I feel like he over sqounked, maybe 'over sqounked' is putting it lightly lol Under normal circumstances you would press and hold for 5sec's and that should be enough. It would've been awesome if he tested it like that in his review but none the less, I still do feel a 5 second 'press and hold' sqounk would get the wicks wet.

The only modification I would do is match the top cap air holes by drilling them out to the size of the coil's airflow, so that they are 1:1 in diameter.

Reactions: Like 1


----------



## Rob Fisher (12/1/16)

Interesting when my No Code Lazy BF atty arrived it appears to use Joytech Ego One coils.

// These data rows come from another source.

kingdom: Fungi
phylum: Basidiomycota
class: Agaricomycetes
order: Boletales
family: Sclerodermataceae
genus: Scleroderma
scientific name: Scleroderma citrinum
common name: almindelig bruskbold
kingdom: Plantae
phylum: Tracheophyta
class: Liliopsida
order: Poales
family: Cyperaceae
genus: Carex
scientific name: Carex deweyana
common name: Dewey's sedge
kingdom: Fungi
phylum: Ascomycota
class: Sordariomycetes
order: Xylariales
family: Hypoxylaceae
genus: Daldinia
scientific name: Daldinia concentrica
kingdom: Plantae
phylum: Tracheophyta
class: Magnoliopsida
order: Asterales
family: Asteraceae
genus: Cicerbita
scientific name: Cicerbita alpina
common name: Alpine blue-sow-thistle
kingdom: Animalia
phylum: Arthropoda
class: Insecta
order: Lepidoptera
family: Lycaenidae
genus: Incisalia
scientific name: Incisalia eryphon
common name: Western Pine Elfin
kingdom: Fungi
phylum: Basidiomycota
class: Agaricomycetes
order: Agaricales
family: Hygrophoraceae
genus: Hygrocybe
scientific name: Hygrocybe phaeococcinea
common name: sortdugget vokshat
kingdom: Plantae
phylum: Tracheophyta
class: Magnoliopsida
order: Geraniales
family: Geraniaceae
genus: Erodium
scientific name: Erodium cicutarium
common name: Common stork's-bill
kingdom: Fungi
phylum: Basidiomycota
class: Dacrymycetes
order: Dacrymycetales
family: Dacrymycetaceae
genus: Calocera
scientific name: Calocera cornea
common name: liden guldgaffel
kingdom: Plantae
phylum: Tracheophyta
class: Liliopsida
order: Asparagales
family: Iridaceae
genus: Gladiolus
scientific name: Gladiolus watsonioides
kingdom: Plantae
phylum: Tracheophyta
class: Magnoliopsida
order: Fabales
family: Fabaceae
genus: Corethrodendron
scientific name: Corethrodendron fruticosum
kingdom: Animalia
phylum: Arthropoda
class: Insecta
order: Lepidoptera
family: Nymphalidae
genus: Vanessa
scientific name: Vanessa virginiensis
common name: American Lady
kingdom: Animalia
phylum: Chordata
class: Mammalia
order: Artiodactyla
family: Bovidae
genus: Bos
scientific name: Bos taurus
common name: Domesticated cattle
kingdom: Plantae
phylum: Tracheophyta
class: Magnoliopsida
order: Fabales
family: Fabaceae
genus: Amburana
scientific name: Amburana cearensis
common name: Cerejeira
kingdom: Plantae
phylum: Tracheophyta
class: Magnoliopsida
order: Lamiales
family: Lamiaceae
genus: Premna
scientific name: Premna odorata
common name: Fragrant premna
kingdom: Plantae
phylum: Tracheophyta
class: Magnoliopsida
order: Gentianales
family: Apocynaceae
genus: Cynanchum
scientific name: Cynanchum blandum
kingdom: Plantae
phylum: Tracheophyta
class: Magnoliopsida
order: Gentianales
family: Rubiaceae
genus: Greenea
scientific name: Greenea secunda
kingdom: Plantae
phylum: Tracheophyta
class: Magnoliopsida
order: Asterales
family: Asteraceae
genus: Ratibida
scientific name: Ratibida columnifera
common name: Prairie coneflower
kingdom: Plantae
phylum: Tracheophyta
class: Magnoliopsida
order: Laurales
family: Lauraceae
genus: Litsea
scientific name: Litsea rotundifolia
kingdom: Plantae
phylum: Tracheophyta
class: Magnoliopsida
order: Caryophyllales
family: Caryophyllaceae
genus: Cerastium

Will test this in a day or so...

Reactions: Like 2


----------



## Andre (12/1/16)

Rob Fisher said:


> Interesting when my No Code Lazy BF atty arrived it appears to use Joytech Ego One coils.
> 
> Will test this in a day or so...
> View attachment 42944
> ...


Yip, that looks like the Ego One coil unit. Should then also fit the Ego One CLR coil unit for rebuilding.


----------



## Rob Fisher (12/1/16)

Andre said:


> Yip, that looks like the Ego One coil unit. Should then also fit the Ego One CLR coil unit for rebuilding.



Yip the one it came with is the rebuildable.

Reactions: Like 1


----------



## DaveH (13/1/16)

Interesting, looks good @Rob Fisher 
Dave

Reactions: Like 1


----------



## Vapington (13/1/16)

Ironic lol a rebuildable head in a product designed for people who dont want to rebuild

Reactions: Like 1 | Funny 1


----------